# Structural relaxation

This section describes how to find the zero-Kelvin equilibrium atomic structure, given a starting structure with non-zero forces and/or stresses. CONQUEST can employ a variety of algorithms to minimise energy with respect to atomic positions, including: stabilised quasi-Newton method (SQNM); L-BFGS; conjugate gradients (CG); and damped molecular dynamics (both MDMin and FIRE approaches). The minimisation of energy or enthalpy with respect to cell vectors is restricted to conjugate gradients at present, though L-BFGS will be implemented.

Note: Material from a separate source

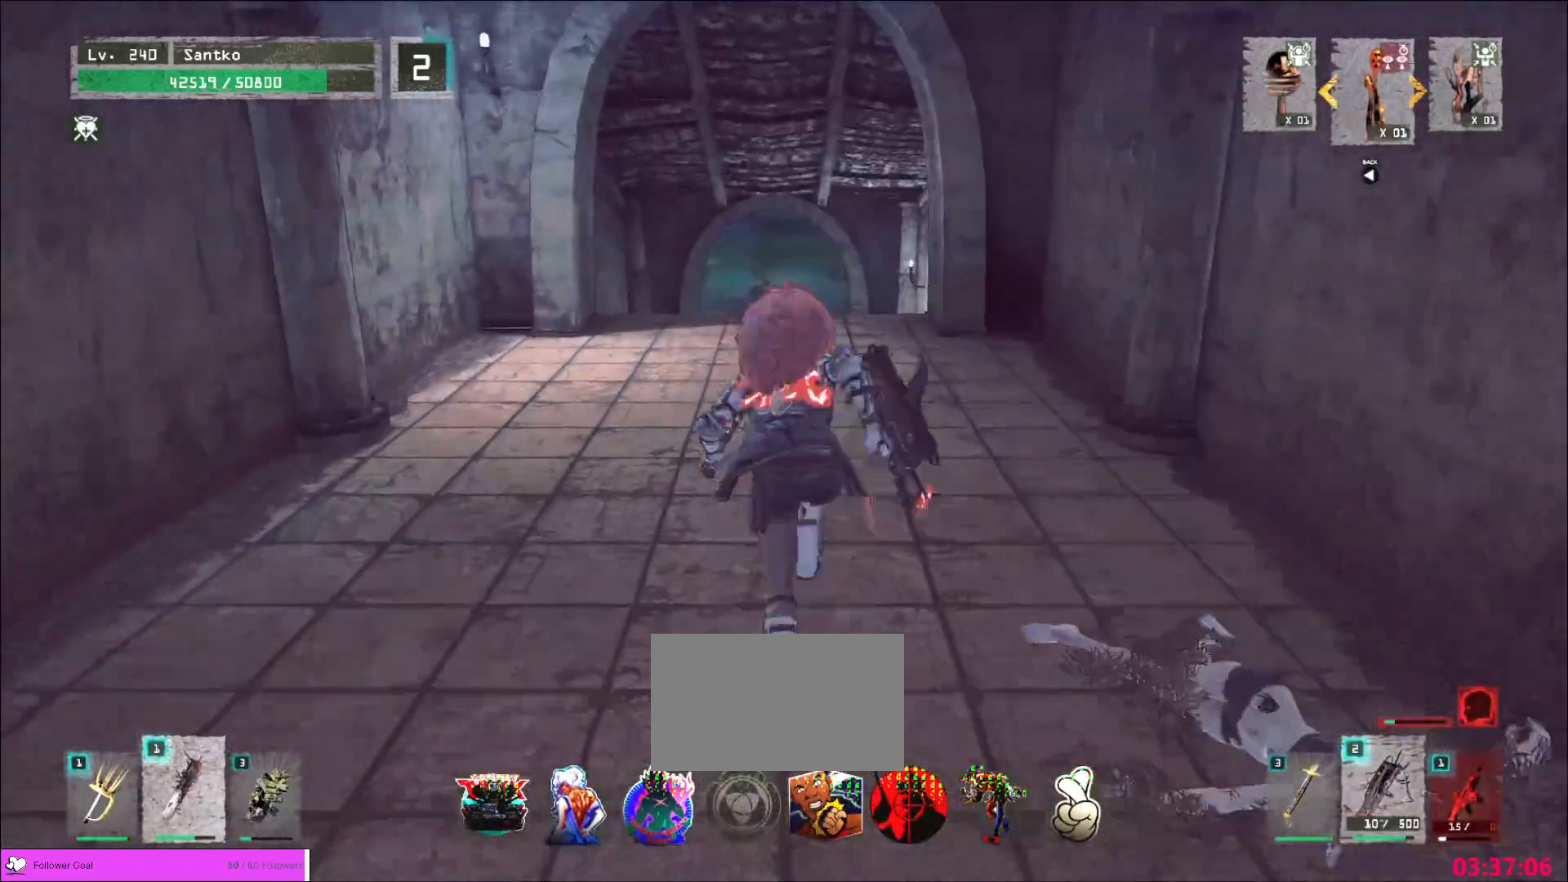
{"keys": [], "mouse": [], "events": [[520, "w", "up"]]}
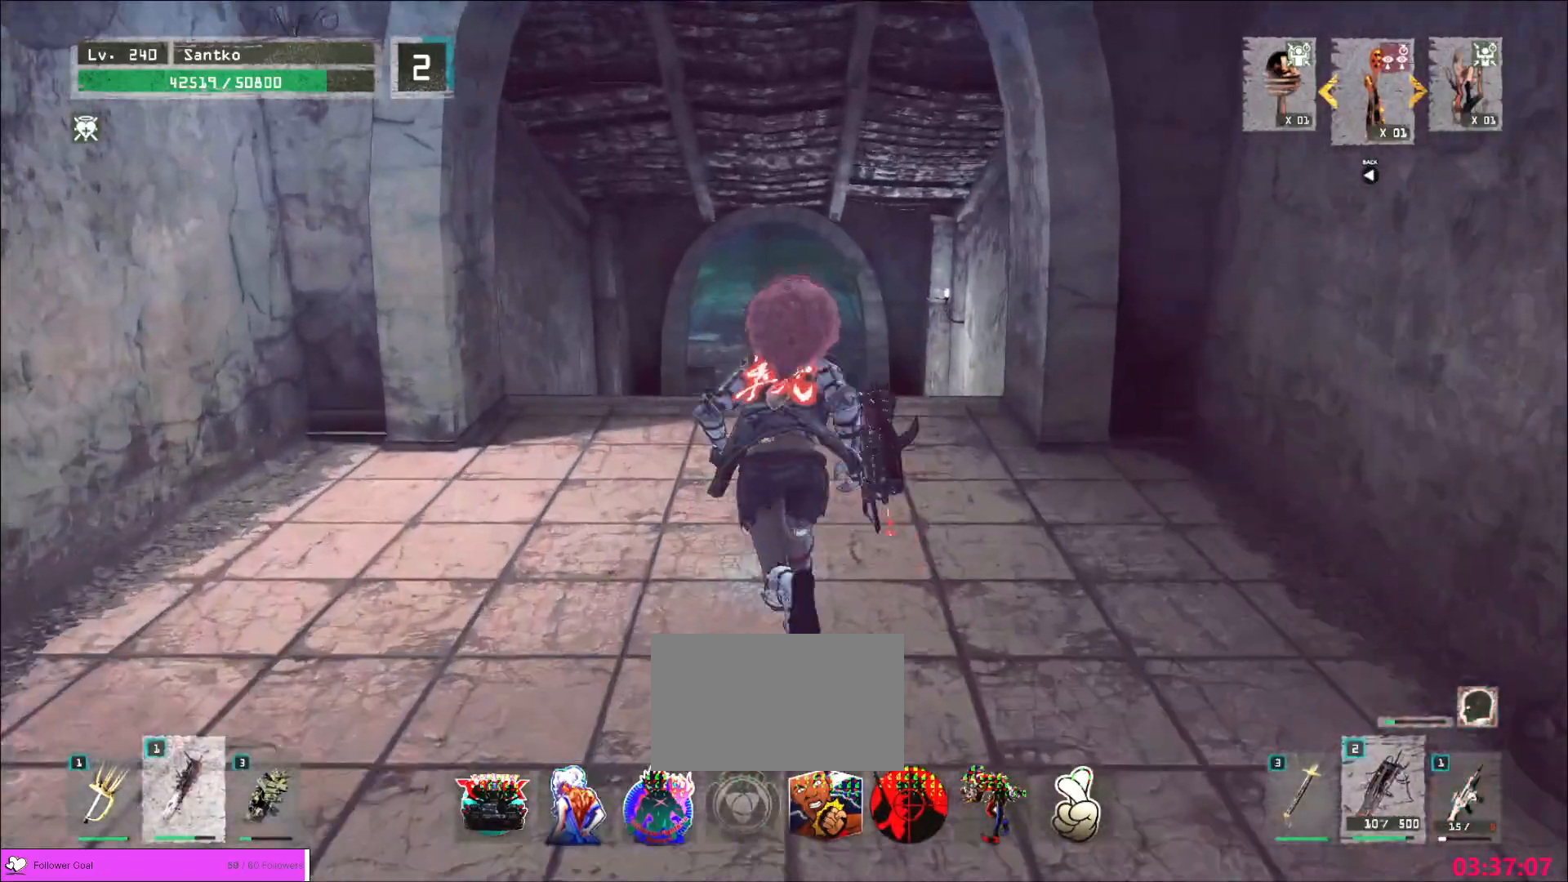
{"keys": [], "mouse": [], "events": [[320, "mouse_left", "down"], [440, "mouse_left", "up"]]}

Setting `AtomMove.WriteXSF T`

for all flavours of optimisation will dump the
trajectory to the file `trajectory.xsf`

, which can be visualised using VMD and XCrysDen.
Setting `AtomMove.AppendCoords T`

will append the structure at each step to `UpdatedAtoms.dat`

in the format of a
CONQUEST structure input.

For the SQNM, L-BFGS and conjugate gradients relaxations, the progress of the calculation can be
monitored by searching for the word `GeomOpt`

; grepping will print the
following:

```
$ grep GeomOpt Conquest_out
GeomOpt - Iter: 0 MaxF: 0.00329282 H: -0.14168571E+03 dH: 0.00000000
GeomOpt - Iter: 1 MaxF: 0.00331536 H: -0.14168995E+03 dH: 0.00424155
GeomOpt - Iter: 2 MaxF: 0.00350781 H: -0.14168997E+03 dH: 0.00001651
GeomOpt - Iter: 3 MaxF: 0.00504075 H: -0.14169161E+03 dH: 0.00164389
GeomOpt - Iter: 4 MaxF: 0.00725611 H: -0.14169172E+03 dH: 0.00010500
GeomOpt - Iter: 5 MaxF: 0.01134145 H: -0.14169329E+03 dH: 0.00157361
GeomOpt - Iter: 6 MaxF: 0.01417229 H: -0.14169385E+03 dH: 0.00056077
GeomOpt - Iter: 7 MaxF: 0.01434628 H: -0.14169575E+03 dH: 0.00190304
GeomOpt - Iter: 8 MaxF: 0.01711197 H: -0.14170001E+03 dH: 0.00425400
GeomOpt - Iter: 9 MaxF: 0.02040556 H: -0.14170382E+03 dH: 0.00381110
GeomOpt - Iter: 10 MaxF: 0.01095167 H: -0.14170752E+03 dH: 0.00370442
```

In this example, MaxF is the maximum single force component, H is the enthalpy and dH is the change in enthalpy.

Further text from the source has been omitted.